Given records:
────────

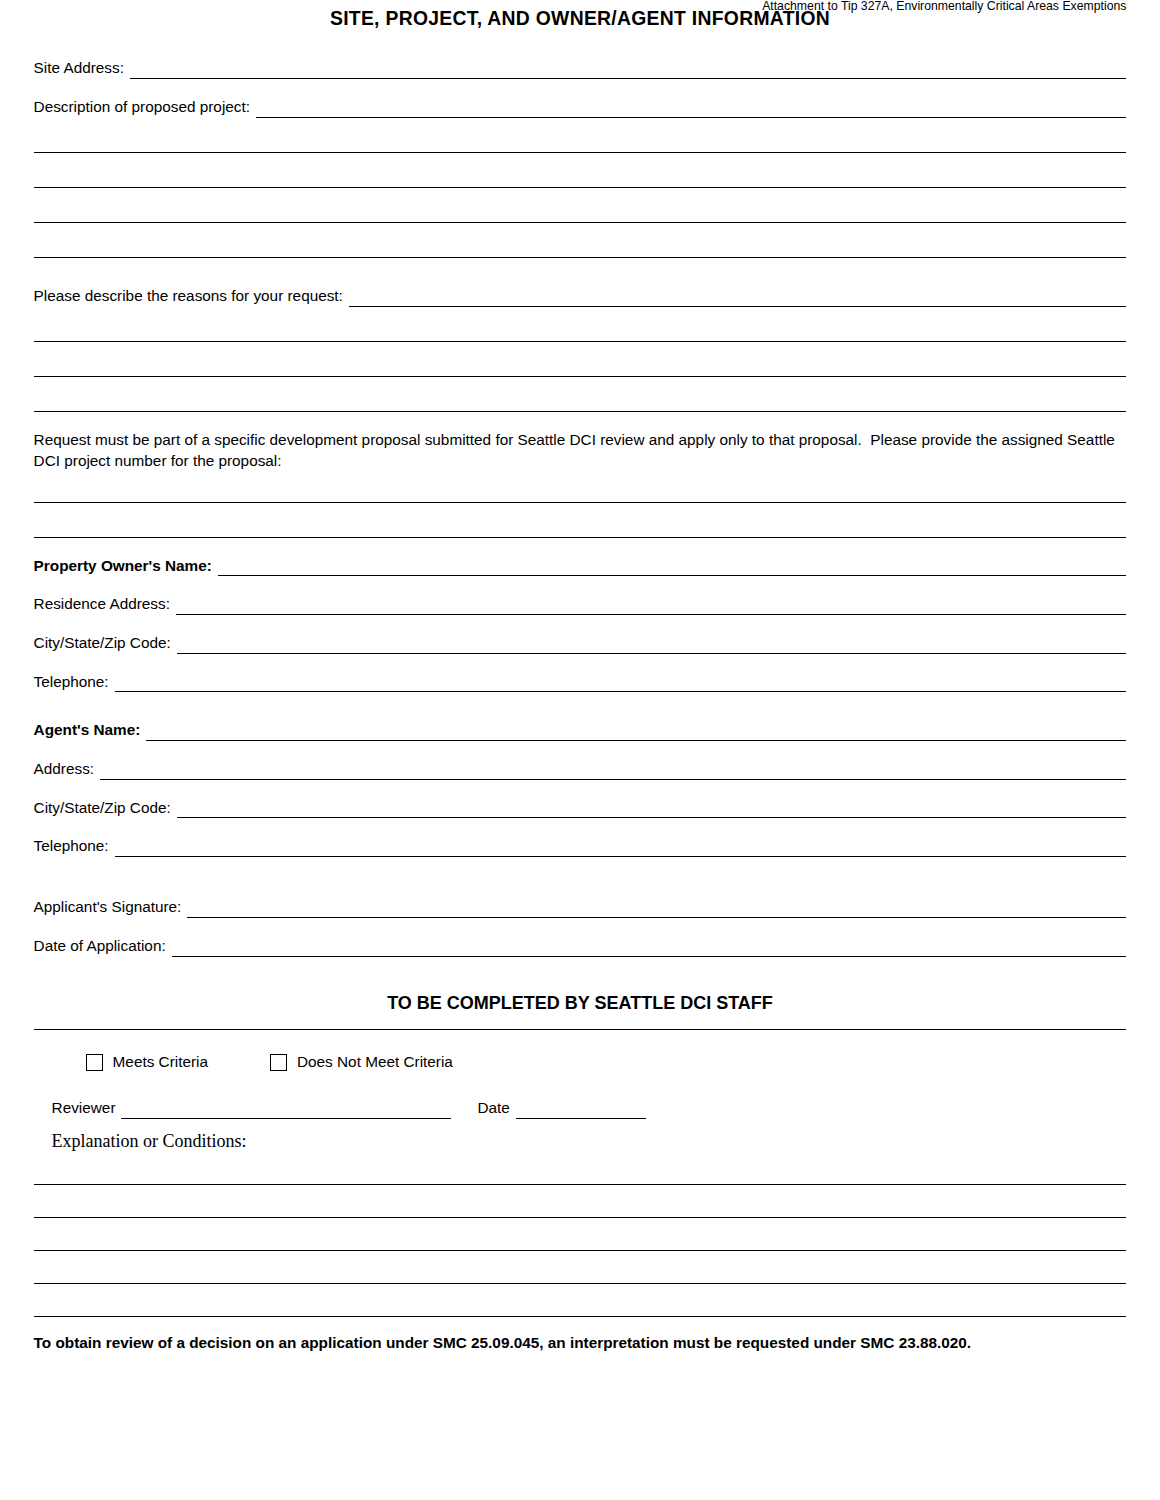Attachment to Tip 327A, Environmentally Critical Areas Exemptions
SITE, PROJECT, AND OWNER/AGENT INFORMATION
Site Address:
Description of proposed project:
Please describe the reasons for your request:
Request must be part of a specific development proposal submitted for Seattle DCI review and apply only to that proposal. Please provide the assigned Seattle DCI project number for the proposal:
Property Owner's Name:
Residence Address:
City/State/Zip Code:
Telephone:
Agent's Name:
Address:
City/State/Zip Code:
Telephone:
Applicant's Signature:
Date of Application:
TO BE COMPLETED BY SEATTLE DCI STAFF
Meets Criteria Does Not Meet Criteria
Reviewer Date
Explanation or Conditions:
To obtain review of a decision on an application under SMC 25.09.045, an interpretation must be requested under SMC 23.88.020.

────────

Exercise aim:
Every entry, word for word, should be given again; the pictures are not part of the copy.

Answer section:
Attachment to Tip 327A, Environmentally Critical Areas Exemptions
SITE, PROJECT, AND OWNER/AGENT INFORMATION
Site Address:
Description of proposed project:
Please describe the reasons for your request:
Request must be part of a specific development proposal submitted for Seattle DCI review and apply only to that proposal. Please provide the assigned Seattle DCI project number for the proposal:
Property Owner's Name:
Residence Address:
City/State/Zip Code:
Telephone:
Agent's Name:
Address:
City/State/Zip Code:
Telephone:
Applicant's Signature:
Date of Application:
TO BE COMPLETED BY SEATTLE DCI STAFF
Meets Criteria Does Not Meet Criteria
Reviewer Date
Explanation or Conditions:
To obtain review of a decision on an application under SMC 25.09.045, an interpretation must be requested under SMC 23.88.020.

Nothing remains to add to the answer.